■ **WORK INSTRUCTIONS**: Extend the forum thread below on the Utah governor primary poll, picking up after its last post.

■ **DOCUMENT EXTRACT**:
# Poll: Utah’s Governor primary



## #1DEER 1-I (Sep 10, 2007)

Listen, I know this is taboo here. I don’t want this to even be a discussion thread, if you will be voting in the primary this month please just vote in the poll and leave it at that. No discussion. These issues do impact public land and the environment so we don’t need to pretend they don’t. Please don’t ban me mods, I’m not looking for a conversation, just seeing where the forum stand in regards to this which is important to sportsman in many ways. Vote in the poll if you’ll be voting, don’t go beyond that, again, not looking for discussion just a gauge. Thanks everyone! If it’s really that taboo, delete it please!


----------



## middlefork (Nov 2, 2008)

I refuse to bow to the Republican demands for party registration to participate in in the primaries so no say in the primaries.

In before the lock.


----------



## #1DEER 1-I (Sep 10, 2007)

middlefork said:


> I refuse to bow to the Republican demands for party registration to participate in in the primaries so no say in the primaries.
> 
> In before the lock.


Dammit I said no discussion lol. I DMd you.


----------



## middlefork (Nov 2, 2008)

Like that's going to happen 
I responded to your message.


----------



## Vanilla (Dec 11, 2009)

Ha. 

Ha ha ha! 

No discussion. That’s funny. 

I’m still deciding. 

#IBTL


----------



## johnrr65 (Nov 7, 2019)

Cox


----------



## Lone_Hunter (Oct 25, 2017)

As an independent, and not registered with any party, i'll be watching from the sidelines with a bowl of popcorn.


As public land goes, I am interested in seeing how this pans out.


----------



## Ray (May 10, 2018)

Lone_Hunter said:


> As an independent, and not registered with any party, i'll be watching from the sidelines with a bowl of popcorn.
> 
> As public land goes, I am interested in seeing how this pans out.


What's the deal on public lands? Haven't been too involved with politics the past year and a half.


----------



## Lone_Hunter (Oct 25, 2017)

I'm just curious as to what they're stance is on "state transfer" , and other related topics. Not that any of them would think to mention it. The sale of public land fly's under the radar for the most part because most people don't think about it, or assume it will always be there. I'm a two issue voter. 2A and public lands. Most other issues I can write off as "whatever".


edit: Make that 3 issues, I'm also curious as to what their stance is on this stupidly retarded out of control unrestrained growth that is turning the state into a californiaesque overcrowded cluster****. I'm tired of my taxes constantly being increased. Cost of living is going upwards, quality of life is heading downwards.

[Stored dataset material]
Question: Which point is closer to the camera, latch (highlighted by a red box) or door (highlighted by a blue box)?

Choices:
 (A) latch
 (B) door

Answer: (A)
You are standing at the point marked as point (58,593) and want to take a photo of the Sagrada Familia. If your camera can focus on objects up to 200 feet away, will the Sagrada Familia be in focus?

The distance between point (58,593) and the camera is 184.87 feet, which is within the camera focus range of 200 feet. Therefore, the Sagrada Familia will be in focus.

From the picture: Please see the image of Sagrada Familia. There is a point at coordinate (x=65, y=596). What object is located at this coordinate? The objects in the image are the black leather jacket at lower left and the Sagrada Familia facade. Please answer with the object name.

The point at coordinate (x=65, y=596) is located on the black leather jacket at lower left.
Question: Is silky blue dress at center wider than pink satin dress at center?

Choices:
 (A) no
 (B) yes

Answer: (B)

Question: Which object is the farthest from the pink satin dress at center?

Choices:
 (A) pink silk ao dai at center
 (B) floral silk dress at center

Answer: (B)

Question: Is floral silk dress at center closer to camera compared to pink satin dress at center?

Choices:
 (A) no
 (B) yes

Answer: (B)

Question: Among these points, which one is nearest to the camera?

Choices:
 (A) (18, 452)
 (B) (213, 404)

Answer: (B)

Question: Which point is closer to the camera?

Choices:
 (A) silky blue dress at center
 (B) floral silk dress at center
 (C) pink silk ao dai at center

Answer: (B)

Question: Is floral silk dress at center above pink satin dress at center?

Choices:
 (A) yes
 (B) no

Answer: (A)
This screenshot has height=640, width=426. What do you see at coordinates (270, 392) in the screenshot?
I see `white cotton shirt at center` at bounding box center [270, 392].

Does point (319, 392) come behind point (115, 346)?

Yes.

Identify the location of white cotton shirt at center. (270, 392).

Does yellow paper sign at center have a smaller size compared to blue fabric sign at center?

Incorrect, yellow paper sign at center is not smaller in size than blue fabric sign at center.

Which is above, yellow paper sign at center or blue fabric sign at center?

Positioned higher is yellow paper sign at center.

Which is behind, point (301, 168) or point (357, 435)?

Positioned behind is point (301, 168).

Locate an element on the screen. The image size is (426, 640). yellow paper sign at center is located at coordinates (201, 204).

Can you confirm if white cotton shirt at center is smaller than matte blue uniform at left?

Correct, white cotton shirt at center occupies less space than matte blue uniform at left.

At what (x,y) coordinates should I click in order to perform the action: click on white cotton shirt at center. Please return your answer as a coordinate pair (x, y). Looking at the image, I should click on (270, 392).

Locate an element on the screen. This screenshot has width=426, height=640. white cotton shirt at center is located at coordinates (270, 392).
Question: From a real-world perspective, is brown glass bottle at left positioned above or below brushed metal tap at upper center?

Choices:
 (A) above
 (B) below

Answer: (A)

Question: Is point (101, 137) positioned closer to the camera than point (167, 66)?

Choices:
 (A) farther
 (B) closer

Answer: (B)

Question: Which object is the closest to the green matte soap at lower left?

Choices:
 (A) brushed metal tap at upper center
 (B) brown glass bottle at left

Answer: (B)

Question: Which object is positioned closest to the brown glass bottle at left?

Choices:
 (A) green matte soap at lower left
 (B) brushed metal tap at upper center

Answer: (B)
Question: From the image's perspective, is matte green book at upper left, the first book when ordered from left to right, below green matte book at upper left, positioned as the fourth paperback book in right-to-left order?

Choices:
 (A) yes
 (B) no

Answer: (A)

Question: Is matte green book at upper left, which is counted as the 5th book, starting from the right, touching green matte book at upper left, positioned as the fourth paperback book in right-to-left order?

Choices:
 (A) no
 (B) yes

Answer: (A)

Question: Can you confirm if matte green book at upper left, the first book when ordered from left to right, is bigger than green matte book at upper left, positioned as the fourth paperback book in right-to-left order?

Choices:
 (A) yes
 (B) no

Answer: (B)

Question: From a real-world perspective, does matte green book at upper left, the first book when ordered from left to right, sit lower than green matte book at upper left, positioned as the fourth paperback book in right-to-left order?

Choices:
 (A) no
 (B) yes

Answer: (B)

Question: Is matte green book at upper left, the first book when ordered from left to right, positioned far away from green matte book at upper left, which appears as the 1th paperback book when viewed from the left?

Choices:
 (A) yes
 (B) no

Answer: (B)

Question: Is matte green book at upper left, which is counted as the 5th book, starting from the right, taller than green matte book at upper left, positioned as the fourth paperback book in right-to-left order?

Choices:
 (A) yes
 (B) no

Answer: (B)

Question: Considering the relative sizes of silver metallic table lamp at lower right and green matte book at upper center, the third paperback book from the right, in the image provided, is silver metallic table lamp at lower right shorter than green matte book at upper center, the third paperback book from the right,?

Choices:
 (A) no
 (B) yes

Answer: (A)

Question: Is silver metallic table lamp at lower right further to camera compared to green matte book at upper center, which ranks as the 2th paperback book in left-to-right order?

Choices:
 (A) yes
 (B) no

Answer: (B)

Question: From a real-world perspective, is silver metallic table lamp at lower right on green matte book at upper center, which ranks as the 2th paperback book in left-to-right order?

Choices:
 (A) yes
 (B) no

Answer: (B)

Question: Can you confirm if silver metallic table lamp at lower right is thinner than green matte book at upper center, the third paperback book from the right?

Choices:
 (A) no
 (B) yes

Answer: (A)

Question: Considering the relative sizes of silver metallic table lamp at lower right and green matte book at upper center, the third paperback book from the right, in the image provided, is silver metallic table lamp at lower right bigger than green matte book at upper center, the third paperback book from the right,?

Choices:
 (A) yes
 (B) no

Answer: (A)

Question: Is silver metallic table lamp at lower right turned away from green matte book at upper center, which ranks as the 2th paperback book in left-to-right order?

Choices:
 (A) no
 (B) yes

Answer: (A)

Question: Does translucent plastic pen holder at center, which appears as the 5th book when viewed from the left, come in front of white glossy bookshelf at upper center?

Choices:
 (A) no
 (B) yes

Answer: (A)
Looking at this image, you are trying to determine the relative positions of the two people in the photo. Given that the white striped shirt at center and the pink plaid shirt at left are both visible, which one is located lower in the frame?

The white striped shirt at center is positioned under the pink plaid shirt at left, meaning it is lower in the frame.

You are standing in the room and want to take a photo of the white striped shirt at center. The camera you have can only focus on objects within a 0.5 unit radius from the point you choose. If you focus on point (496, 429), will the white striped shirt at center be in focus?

■ **EXPECTED OUTPUT**:
----------



## BPturkeys (Sep 13, 2007)

Lone_Hunter said:


> I'm just curious as to what they're stance is on "state transfer" , and other related topics. Not that any of them would think to mention it. The sale of public land fly's under the radar for the most part because most people don't think about it, or assume it will always be there. I'm a two issue voter. 2A and public lands. Most other issues I can write off as "whatever".


Pulic federal land transfer to Utah/sale of public land in general:

Cox= very similar to Herbert

Huntsman= not sure, but being a Repub probably leans toward transfer

Hughes= All about making a buck off anything public, probably sell it off if he can get his hands on some

Wright= his running mate is BISHOP! Need I say more? Oh, by the way, Wright and Bishop have a scheme going on where in Wright resigns early and Bishop become governor...kiss all the public land good bye!


----------



## Lone_Hunter (Oct 25, 2017)

BPturkeys said:


> Pulic federal land transfer to Utah/sale of public land in general:
> 
> Cox= very similar to Herbert


I'm reading conflicting stories. The only thing I'm sure of, is Herbert wanted to plow more roads in public lands, which I'm not a fan of. Beyond that, apparently I haven't been paying close enough attention.

And yeah, Anyone paired with Bishop is may as well not even exist on a ballot.


----------



## #1DEER 1-I (Sep 10, 2007)

Lone_Hunter said:


> I'm just curious as to what they're stance is on "state transfer" , and other related topics. Not that any of them would think to mention it. The sale of public land fly's under the radar for the most part because most people don't think about it, or assume it will always be there. I'm a two issue voter. 2A and public lands. Most other issues I can write off as "whatever".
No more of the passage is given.